Mein Mann würde voll hinter mir stehen, wenn ich sage, ich fühle mich nicht wohl mit ihm und ihn ausladen, respektive die Freundschaft beenden.
Aber ich möchte ihn seine eigenen Erfahrungen machen lassen, der Entschluss mit seinem eigenen besten Freund zu brechen muss meiner Meinung nach alleine von ihm kommen. Auch wenn davor noch mehr Schmerz und Enttäuschung sein wird, wie ich ja schon sehr genau weiß.
Ich werde mich dagegen aus dieser Freundschaft zurück ziehen. Wir haben uns so weit angenähert bei dem Gespräch, dass es nicht super seltsam ist, wenn wir uns wo treffen, aber mehr wird da für mich nicht mehr sein.

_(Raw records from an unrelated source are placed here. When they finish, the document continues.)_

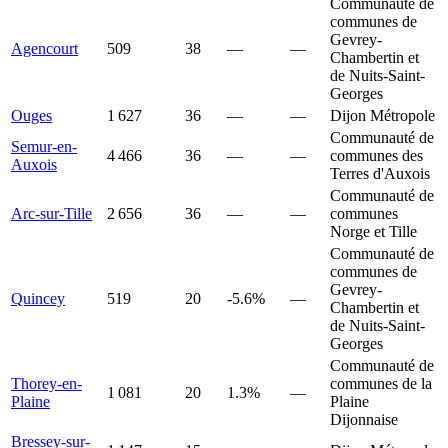
Communauté de
communes de
Gevrey-
Agencourt
509
38
—
—
Chambertin et
de Nuits-Saint-
Georges
Ouges
1 627
36
—
—
Dijon Métropole
Communauté de
Semur-en-
4 466
36
—
—
communes des
Auxois
Terres d'Auxois
Communauté de
Arc-sur-Tille
2 656
36
—
—
communes
Norge et Tille
Communauté de
communes de
Gevrey-
Quincey
519
20
-5.6%
—
Chambertin et
de Nuits-Saint-
Georges
Communauté de
Thorey-en-
communes de la
1 081
20
1.3%
—
Plaine
Plaine
Dijonnaise
Bressey-sur-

Muss aber auch nicht, ist ja nicht mein bester Freund.
Und vielleicht schafft er ja wirklich irgendwann den Absprung und kann erkennen, wie die Situation wirklich war. Aber bis dahin werden sich unsere seltenen Gespräche um das Wetter und das Essen drehen. Alles andere hat keinen Sinn. Und ob es ein danach gibt wird man sehen.